Fuente: John Gill’s Exposition of the Entire Bible

Mutability of Human Affairs.


      11 He hath made every thing beautiful in his time: also he hath set the world in their heart, so that no man can find out the work that God maketh from the beginning to the end.   12 I know that there is no good in them, but for a man to rejoice, and to do good in his life.   13 And also that every man should eat and drink, and enjoy the good of all his labour, it is the gift of God.   14 I know that, whatsoever God doeth, it shall be for ever: nothing can be put to it, nor any thing taken from it: and God doeth it, that men should fear before him.   15 That which hath been is now; and that which is to be hath already been; and God requireth that which is past.

      We have seen what changes there are in the world, and must not expect to find the world more sure to us than it has been to others. Now here Solomon shows the hand of God in all those changes; it is he that has made every creature to be that to us which it is, and therefore we must have our eye always upon him.

      I. We must make the best of that which is, and must believe it best for the present, and accommodate ourselves to it: He has made every thing beautiful in his time (v. 11), and therefore, while its time lasts, we must be reconciled to it: nay, we must please ourselves with the beauty of it. Note, 1. Every thing is as God has made it; it is really as he appointed it to be, not as it appears to us. 2. That which to us seems most unpleasant is yet, in its proper time, altogether becoming. Cold is as becoming in winter as heat in summer; and the night, in its turn, is a black beauty, as the day, in its turn, is a bright one. 3. There is a wonderful harmony in the divine Providence and all its disposals, so that the events of it, when they come to be considered in their relations and tendencies, together with the seasons of them, will appear very beautiful, to the glory of God and the comfort of those that trust in him. Though we see not the complete beauty of Providence, yet we shall see it, and a glorious sight it will be, when the mystery of God shall be finished. Then every thing shall appear to have been done in the most proper time and it will be the wonder of eternity, Deu 32:4; Eze 1:18.

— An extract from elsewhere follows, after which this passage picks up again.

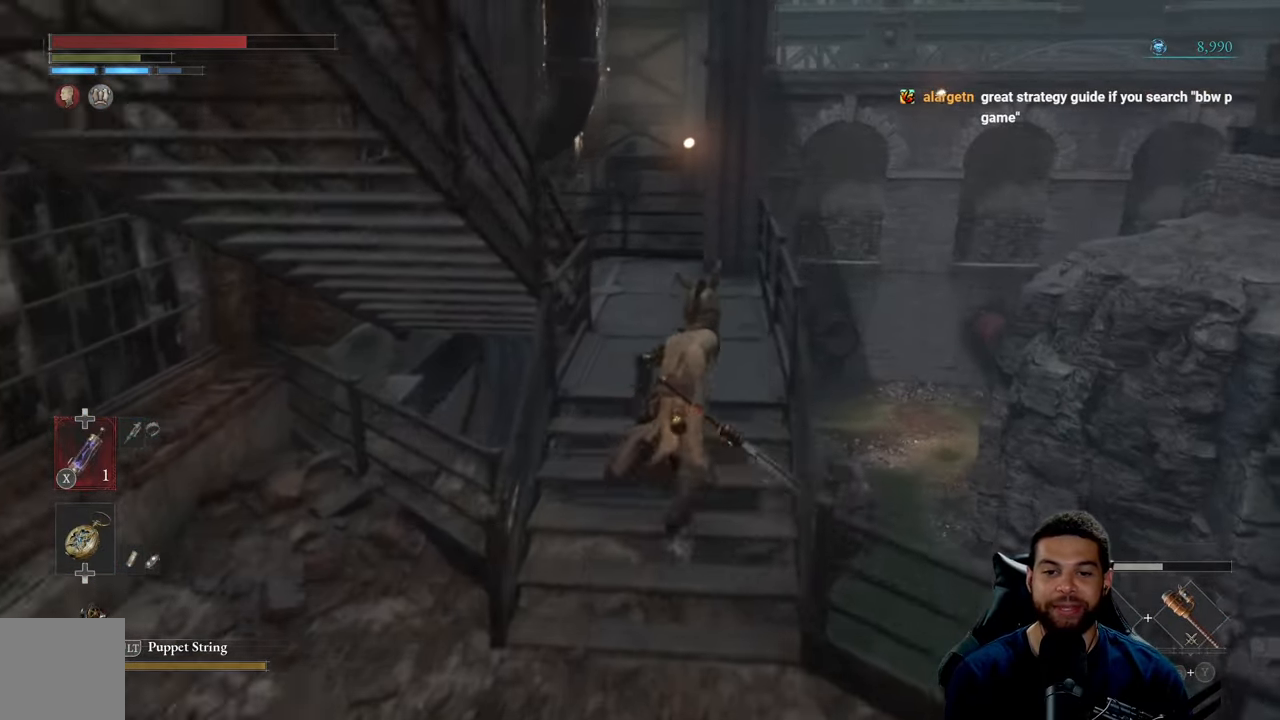
{"buttons": ["B"], "left_stick": "up", "right_stick": "left", "events": [[234, "right_stick", "left"]]}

      II. We must wait with patience for the full discovery of that which to us seems intricate and perplexed, acknowledging that we cannot find out the work that God makes from the beginning to the end, and therefore must judge nothing before the time. We are to believe that God has made all beautiful. Every thing is done well, as in creation, so in providence, and we shall see it when the end comes, but till then we are incompetent judges of it. While the picture is in drawing, and the house in building, we see not the beauty of either; but when the artist has put his last hand to them, and given them their finishing strokes, then all appears very good. We see but the middle of God’s works, not from the beginning of them (then we should see how admirably the plan was laid in the divine counsels), nor to the end of them, which crowns the action (then we should see the product to be glorious), but we must wait till the veil be rent, and not arraign God’s proceedings nor pretend to pass judgment on them. Secret things belong not to us. Those words, He has set the world in their hearts, are differently understood. 1. Some make them to be a reason why we may know more of God’s works than we do; so Mr. Pemble: “God has not left himself without witness of his righteous, equal, and beautiful ordering of things, but has set it forth, to be observed in the book of the world, and this he has set in men’s hearts, given man a large desire, and a power, in good measure, to comprehend and understand the history of nature, with the course of human affairs, so that, if men did but give themselves to the exact observation of things, they might in most of them perceive an admirable order and contrivance.” 2. Others make them to be a reason why we do not know so much of God’s works as we might; so bishop Reynolds: “We have the world so much in our hearts, are so taken up with thoughts and cares of worldly things, and are so exercised in our travail concerning them, that we have neither time nor spirit to eye God’s hand in them.” The world has not only gained possession of the heart, but has formed prejudices there against the beauty of God’s works.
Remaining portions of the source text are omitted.